#### [YOUR OBJECTIVE]
Decide whether each statement agrees with the RTÉ interview, answering yes or no and quoting the words of the interview that settle it. (a) The interview was broadcast on 25 April 2018. (b) Banks can wait until the final agreement is known before seeking a licence. (c) The ECB has been formally asked to provide licences.
═════ QUOTED PASSAGE
Interview with RTÉ

Interview of Danièle Nouy, Chair of the Supervisory Board of the ECB, conducted by Sean Whelan and broadcast on 25 April 2018

Let’s start with an easy one – Brexit.

You said earlier this year that banks need to have their paperwork done - by June effectively - with the ECB and with the Bank of England, depending on which jurisdiction they are going to end up in. How is that process going?

Well we said that for the banks that need a licence within the euro area, for those banks that are locating on the continent and in Ireland – if they want to be sure to have the licence in time, whatever the circumstances, whatever the final agreement is, yes this is what we expect. Obviously we will do our best to address all possible issues on time to help the banks to have a smooth and comfortable transition in their relationships with their customers. But people have to be reminded that it takes time so they have to move early enough.

And are they moving early enough? Are you seeing sufficient volumes…?

Yes. For a number of months we were having more general discussions, and possible potential plans. They were testing our reactions to certain issues but after these discussions, starting at the end of last year, and more this year even, we see plans that are quite advanced - sometimes complete - and we have started working on the licences; and we have been formally asked to provide those licences that may be needed.
══════════
═════ DATA SEGMENT
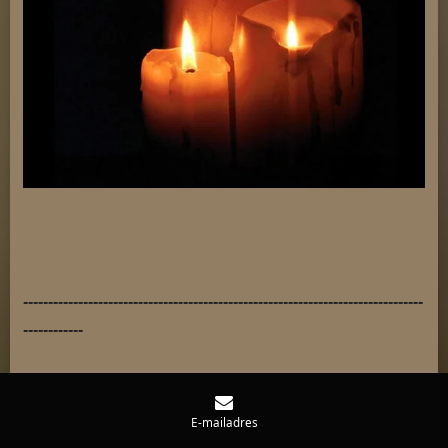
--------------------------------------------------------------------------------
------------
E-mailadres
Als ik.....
══════════
#### [OUTPUT]
(a) Yes: "broadcast on 25 April 2018"
(b) No: "it takes time so they have to move early enough"
(c) Yes: "we have been formally asked to provide those licences that may be needed"